The following morning, when Neal joined us in bed for his morning feed, I decided it was time for a second attempt. In the darkness, with less awareness of what was happening -- and maybe helped by his little brother's diligent work in drawing out that flatter nipple -- Neal eventually stayed latched on and fell into a sleepy feed for the next hour. That night, at his bedtime feed, I put him to the left again. When he pulled back and pointed to the right breast, I simply told him it was his turn to drink from this side. He accepted and launched into another long feed on the left. I could hardly believe that, a whole year of right-sided feeds later, Neal was once again nursing on both sides. With my two sons settled into football position, I sat proudly looking into the two pairs of bright eyes that peered up at me.
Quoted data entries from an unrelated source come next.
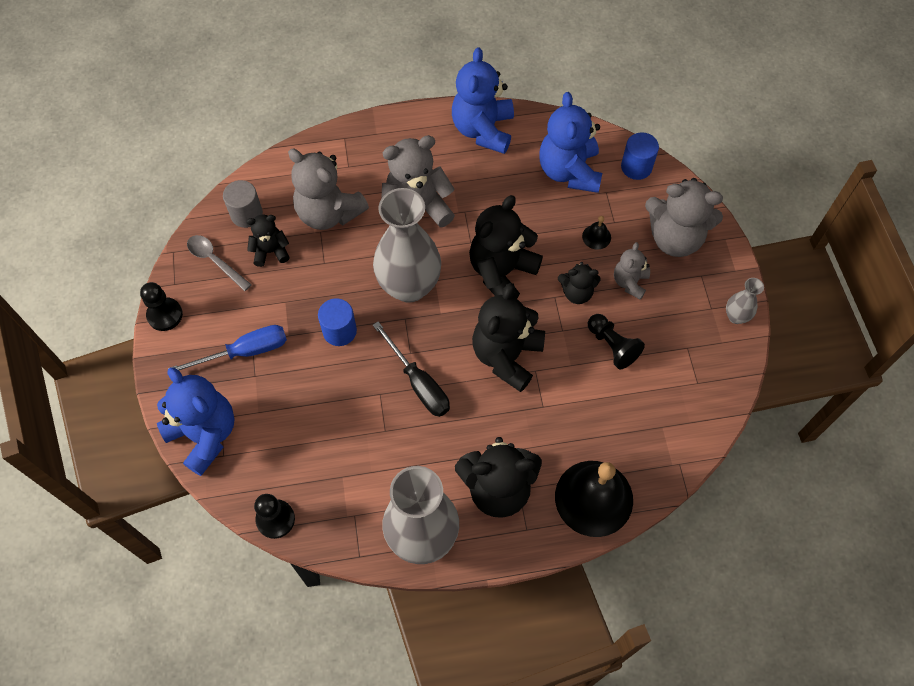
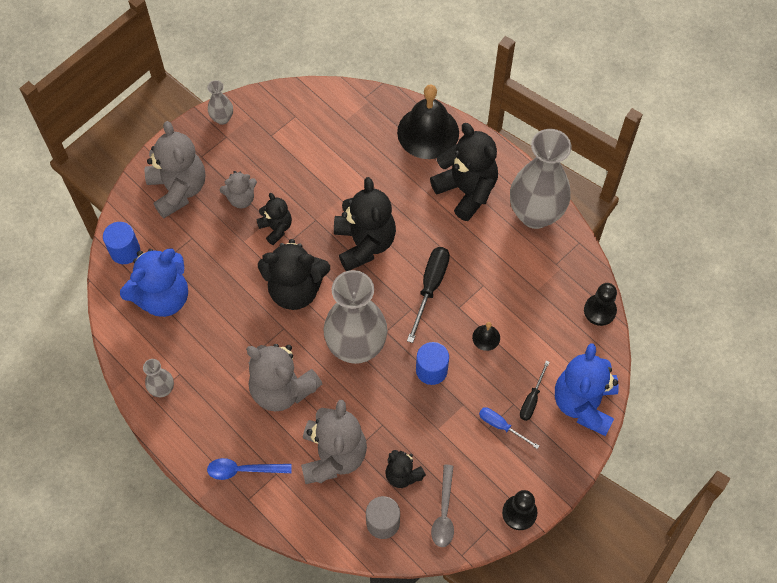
camera: 125 degrees left, 0 degrees up
blue screwdriver [168,325,287,370] -> blue screwdriver [479,407,539,449], size x0.61
blue teddy bear [452,47,514,154] -> grey vase [143,359,174,397]
black teddy bear [472,283,545,392] -> black teddy bear turned 90 degrees counterclockwise [334,177,396,271]
black bell [582,216,611,250] -> black bell moved to [472,322,500,351]
black pawn [588,314,645,369] -> none
none -> blue spoon [207,458,292,480]
none -> black screwdriver [520,361,550,421]

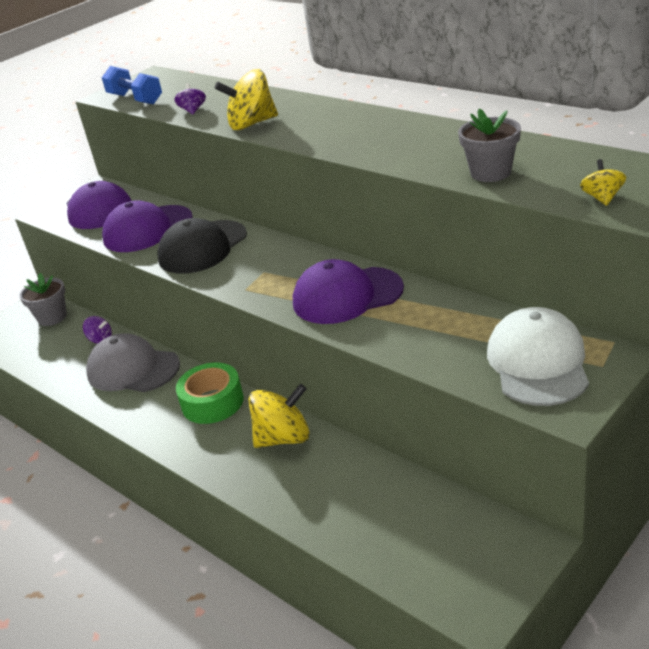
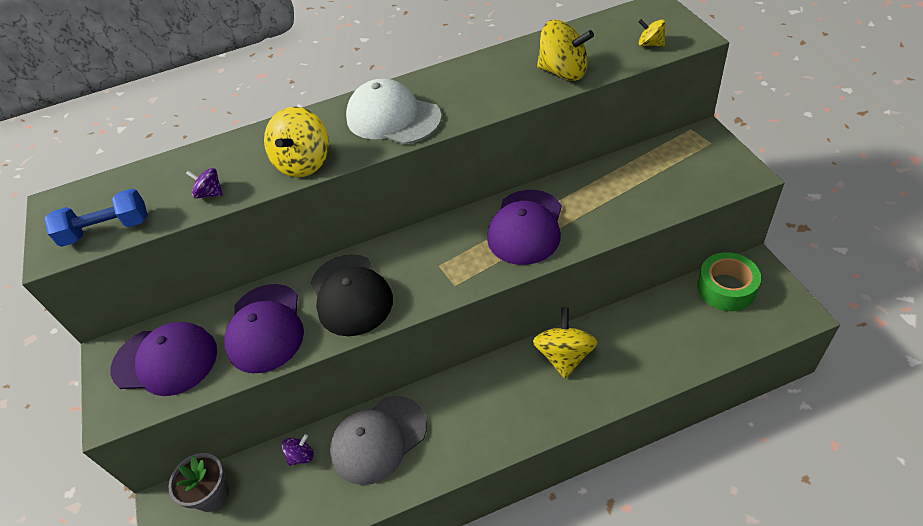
camera: 60 degrees left, 15 degrees up
green tape [176,363,244,424] -> green tape moved to [697,252,761,311]
grey flower pot [458,108,521,182] -> yellow spinning top [537,20,594,81]
white cap [487,307,589,406] -> white cap moved to [346,79,442,145]

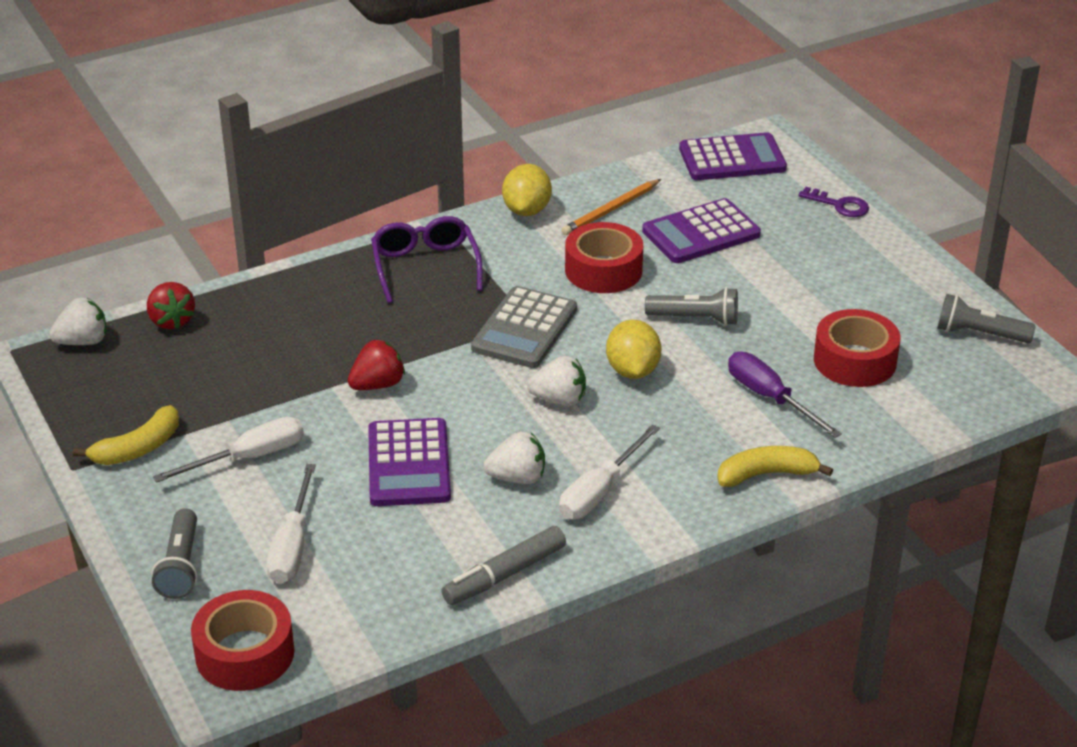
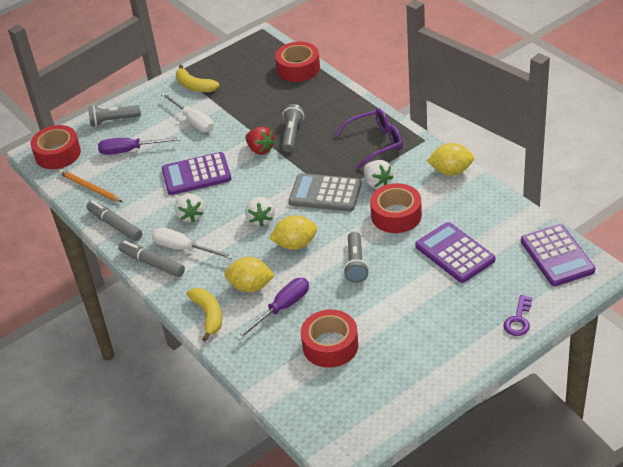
camera: 85 degrees right, 5 degrees up
white strawberry [49,298,106,345] -> white strawberry moved to [364,160,393,189]
red strawberry [147,282,195,329] -> red tape [275,42,320,82]
white screwdriver [266,464,316,583] -> purple screwdriver [98,137,181,155]
orange pencil [562,179,661,235] -> orange pencil moved to [59,169,122,202]
grey flashlight [937,294,1036,343] -> grey flashlight moved to [282,104,304,152]
none -> grey marker [118,240,185,277]
none -> yellow lemon [224,257,275,292]

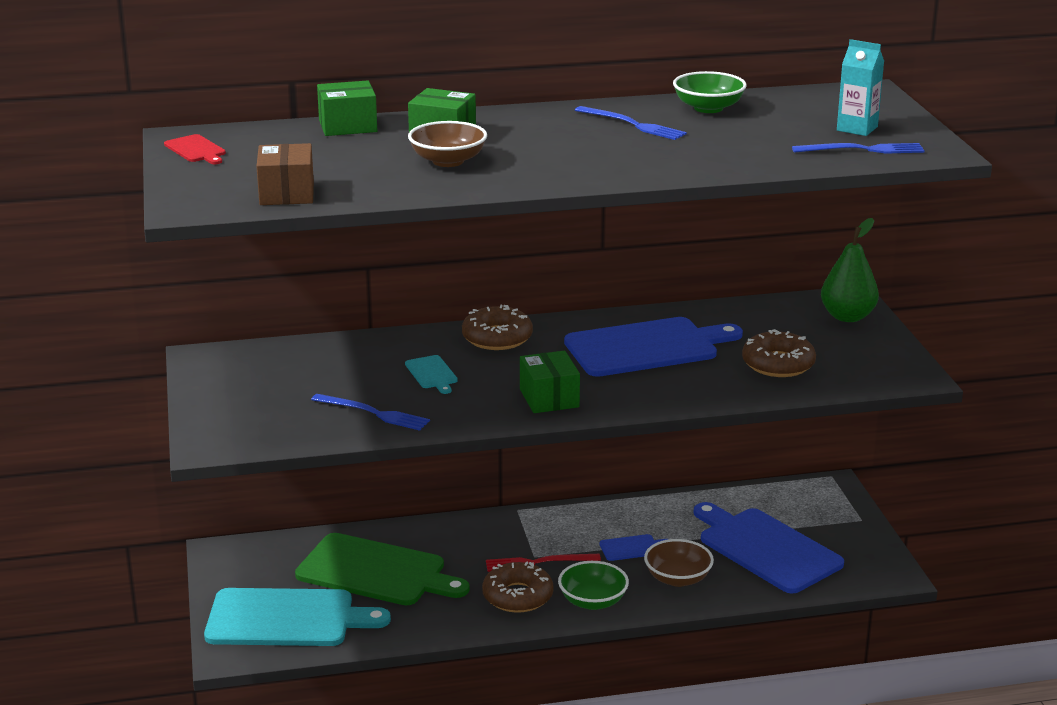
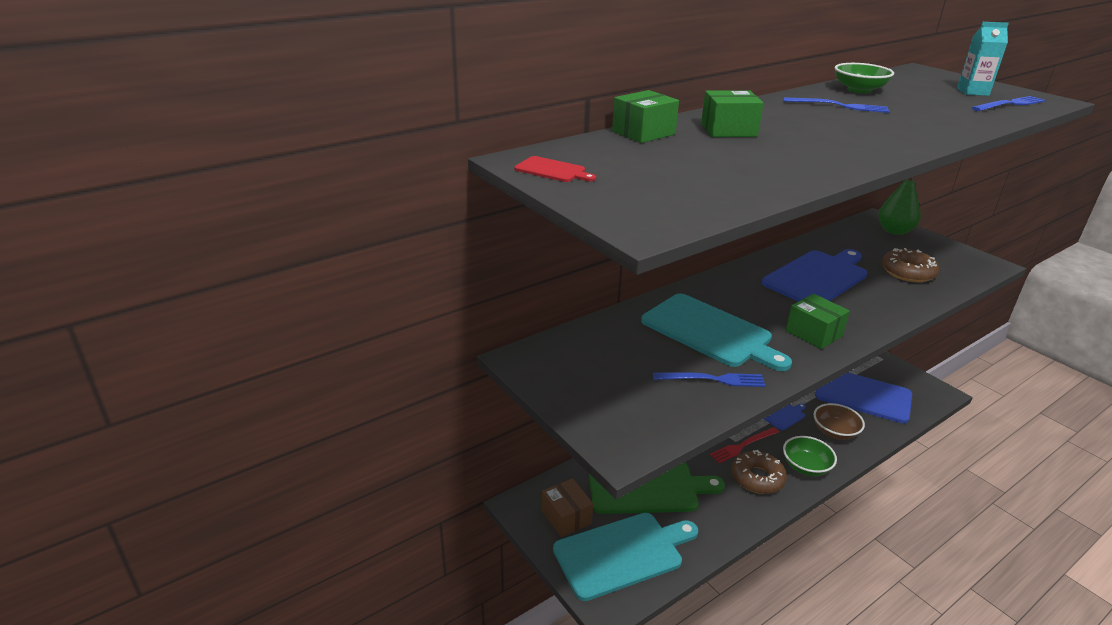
camera: 25 degrees left, 5 degrees up
brown box [256,143,314,205] -> brown box moved to [542,478,593,537]
turquoise cutting board [405,355,458,394] -> turquoise cutting board [641,293,792,371], size x2.37
brown bowl [408,121,487,167] -> none
brown donut [462,305,533,350] -> none

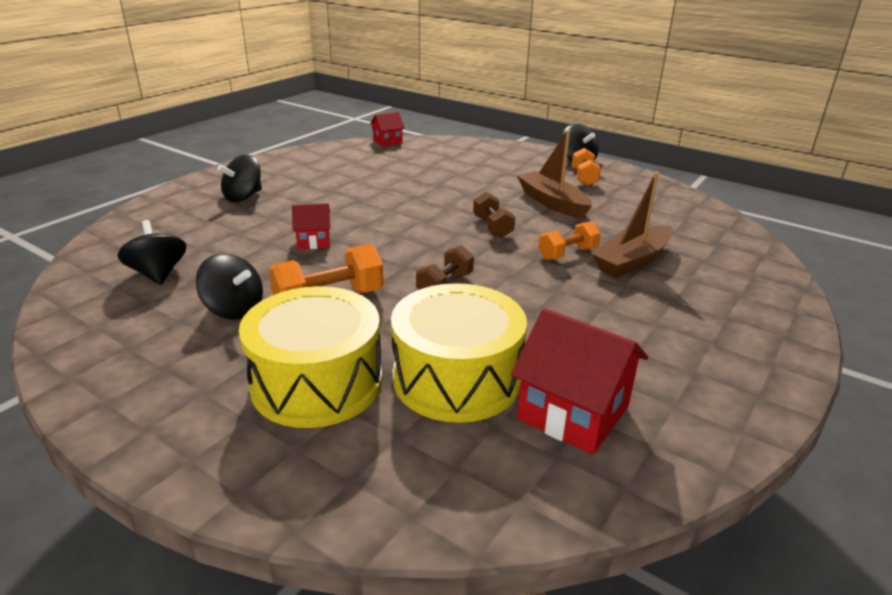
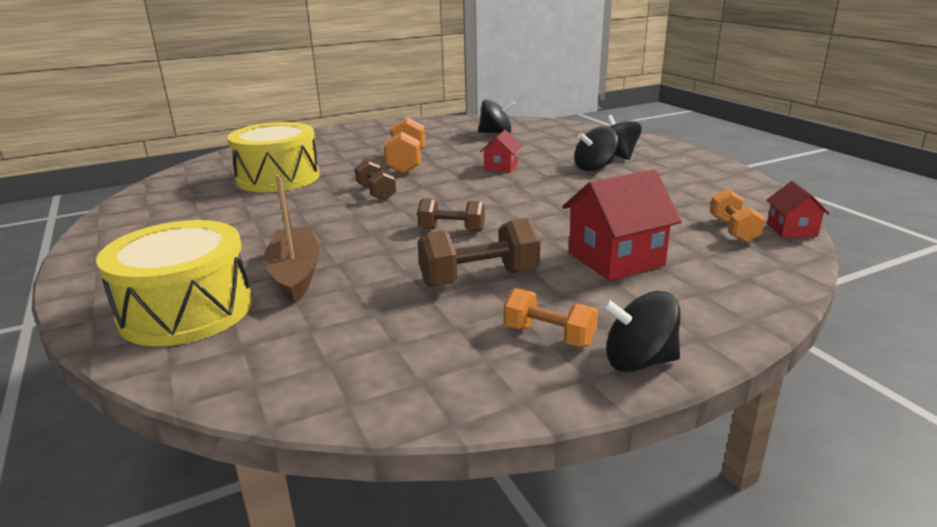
camera: 120 degrees right, 5 degrees down
black spinning top [196,253,263,320] -> black spinning top moved to [574,126,618,171]
yellow drum [239,286,382,428] -> yellow drum moved to [96,220,252,346]
red house [511,308,648,455] -> red house moved to [562,169,682,281]
brown boat [517,130,592,219] -> brown dumbbell [418,218,540,287]
orange dumbbell [539,221,601,260] -> orange dumbbell moved to [710,189,765,242]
While I know I could have gone on exclusively feeding Neal from the right, I am grateful to have two breasts in action. Now that I'm busy tandem feeding two hungry boys, I realize it would have been difficult to keep the balance, and I would probably have ended up feeding Éanna more from the left, which may have had its repercussions further down the line.
Two months on, Neal still plays favorites. When put on the left, he will often point to the right, but -- once he sees Éanna take up the opposite station -- accepts that sometimes, it's the left or nothing.
Adapted from a story in LLLGB's Breastfeeding Matters.